La temperatura del vino.
El refranero castellano, tan rico y acertado en algunas de sus sentencias, tiene también agarraderas para la mala fe, la ignominia y la ignorancia, pecados habituales de la grey de los tabernarios, perdularios de las buenas costumbres, que se aferran a frases hechas a falta de otras ingeniosas que ni saben construir.
Este parrafito viene al caso de ese lamentable proverbio que reza que sobre gustos no hay nada escrito, cuando en verdad podría asegurar que hay publicados millones de libros al respecto.
Otra cosa es que, quienes lo pronuncian, no hayan sabido leer ninguno de ellos, porque, obviamente, en el Hola y en el Marca, no se tratan estos temas, aunque sí se anuncian los bodegueros de bahorrina.
España bebe el vino caliente y, como somos animales de costumbres, pues cuando nos sirven uno que estaba bajo un halógeno y a más de 35ºC., pues mucha gente dice: “En su punto, un vino reserva debe tomarse templadito, a 18º C”.
Un servidor, que entre sus muchas virtudes está la de ser hombre termómetro, hace años decidió no discutir más, pero sí apostar, con lo que me gano la vida como cualquier otro aristócrata del cobre.
Hace algunos meses, en un bar que no menciono porque nadie conoce, surgió el conflicto porque mi contertulio dijo: “Ponme un vino, pero que no esté como el caldo del cocido”. El tabernero lo sirvió, mi amigo me preguntó que si me parecía correcta la temperatura y, a contacto de la mano, le respondí que estaría a 25ºC., unos diez grados por encima de su temperatura de servicio.
Ya se pueden imaginar la que se lió.
Subí a mi casa y bajé con cinco termómetros, de mercurio, alcohol, digital, láser, etc. El gañán, que sabía de mi oficio, cogió una botella medio vacía que reposaba en una cubitera de agua fría, pero yo le obligué a servirme de otra llena, en la que, obviamente, el tercio superior estaba a temperatura ambiente, aunque el inferior estuviese a 7/8ºC. El vino estaba a 25,3ºC.

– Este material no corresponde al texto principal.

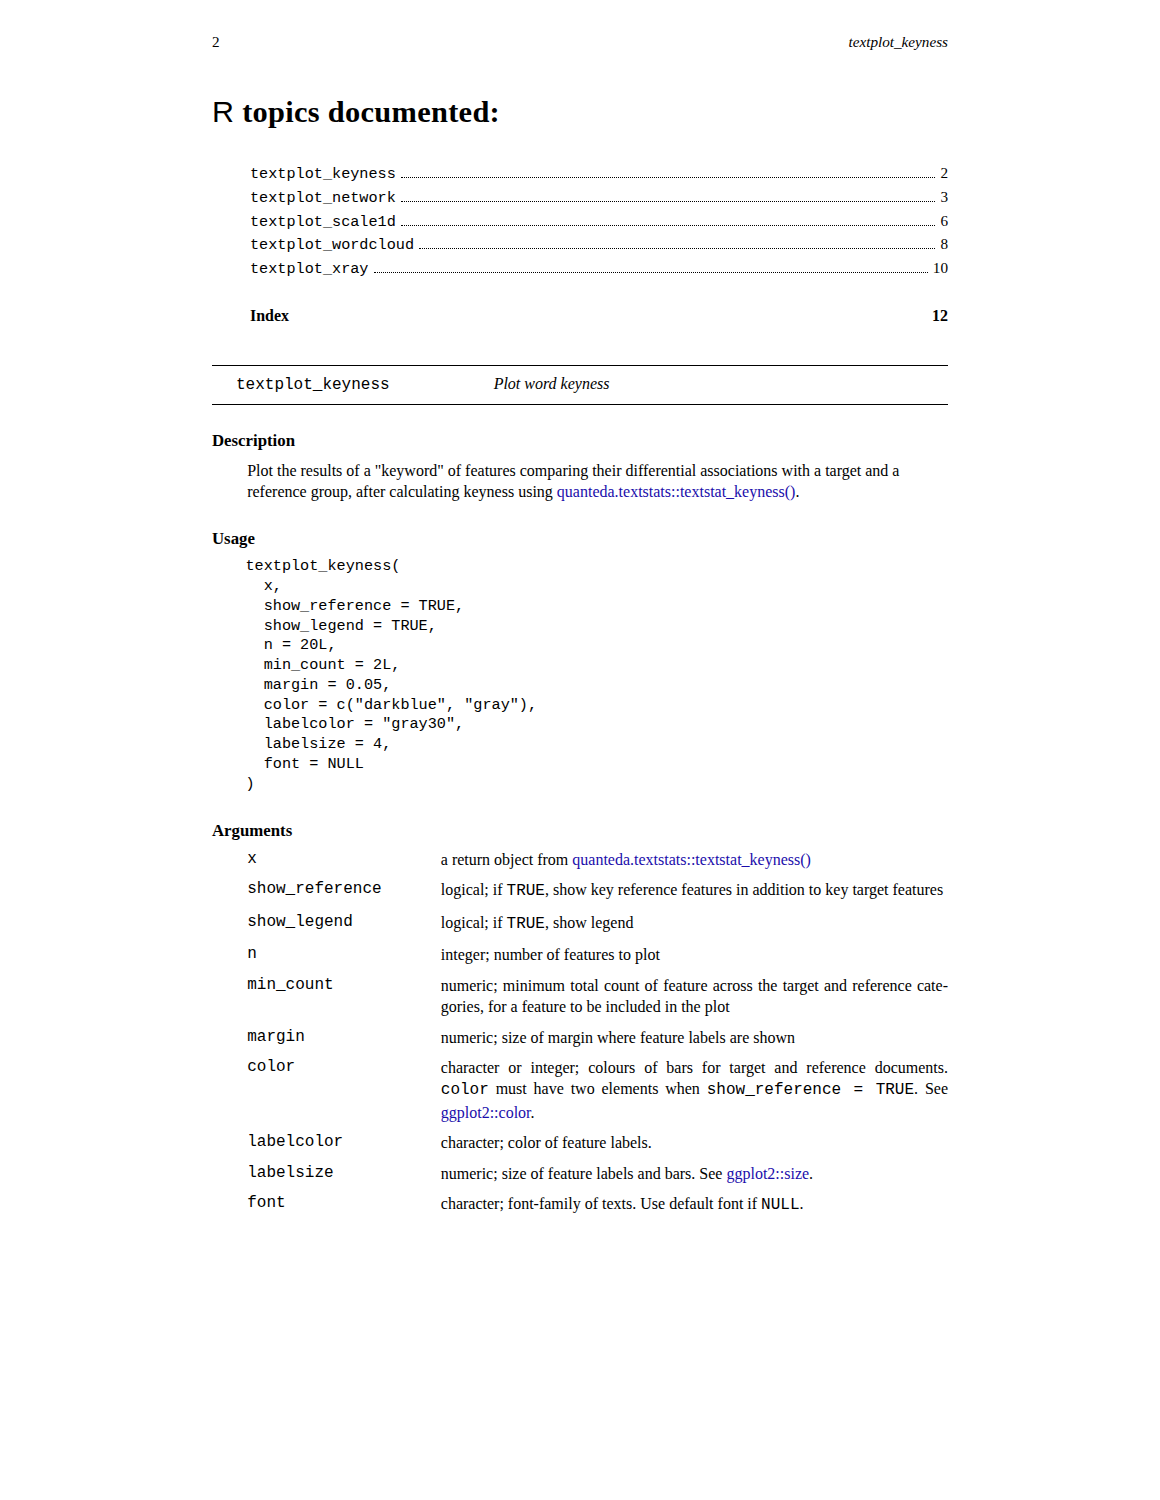2 textplot_keyness
R topics documented:
textplot_keyness 2
textplot_network 3
textplot_scale1d 6
textplot_wordcloud 8
textplot_xray 10
Index 12
textplot_keyness Plot word keyness
Description
Plot the results of a "keyword" of features comparing their differential associations with a target and a reference group, after calculating keyness using quanteda.textstats::textstat_keyness().
Usage
textplot_keyness(
  x,
  show_reference = TRUE,
  show_legend = TRUE,
  n = 20L,
  min_count = 2L,
  margin = 0.05,
  color = c("darkblue", "gray"),
  labelcolor = "gray30",
  labelsize = 4,
  font = NULL
)
Arguments
x
a return object from quanteda.textstats::textstat_keyness()
show_reference
logical; if TRUE, show key reference features in addition to key target features
show_legend
logical; if TRUE, show legend
n
integer; number of features to plot
min_count
numeric; minimum total count of feature across the target and reference cate­gories, for a feature to be included in the plot
margin
numeric; size of margin where feature labels are shown
color
character or integer; colours of bars for target and reference documents. color must have two elements when show_reference = TRUE. See ggplot2::color.
labelcolor
character; color of feature labels.
labelsize
numeric; size of feature labels and bars. See ggplot2::size.
font
character; font-family of texts. Use default font if NULL.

Esto sucedió en un bar de barrio, pero lo penoso es que, del mismo modo, sucede en restaurantes de lujo, vinotecas y hasta sesiones de degustación.
El pasado mes de mayo, esta revista convocó un panel de cata para determinar las temperaturas óptimas de consumo de los principales tipos de vino. Las conclusiones las explica con todo detalle mi colega y a pesar de ello amigo, Miquel Ángel Rincón, de modo que no voy a eclipsarle porque, como ustedes saben, soy mucho más listo y más guapo que él, pero sí recalcar una conclusión que nos pareció de vital importancia: el abatimiento térmico que se produce entre la temperatura de servicio (en realidad debería decirse de nevera) y la de consumo, porque, para que podamos disfrutar de un gran vino tinto, que desarrolla todas sus virtudes entorno a los 16ºC., hay que enfriarlo hasta los 12ºC., ya que en esos pocos minutos que transcurren entre su escanciado y su degustación, habrá saltado entre 4/5ºC.
Claro que esto es solo compete a quienes consideramos que el trabajo de un grupo de expertos sirve para algo, porque los que defienden que sobre gustos no hay nada escrito, pues pueden seguir diciendo que 35ºC., son 18ºC., como el tabernero de mi barrio que negó la fiabilidad de mis cinco termómetros.
Un servidor de ustedes, como desde años cobra por enseñar, cuando va a un restaurante, aunque sea de lo más fino, de mano pide una cubitera para enfriar el vino y, cuando el sumiller pretende soltar una erudita lección, sencillamente le respondo: “Esa botella es mía y la bebo como me da la gana, así que tráigame el enfriador”.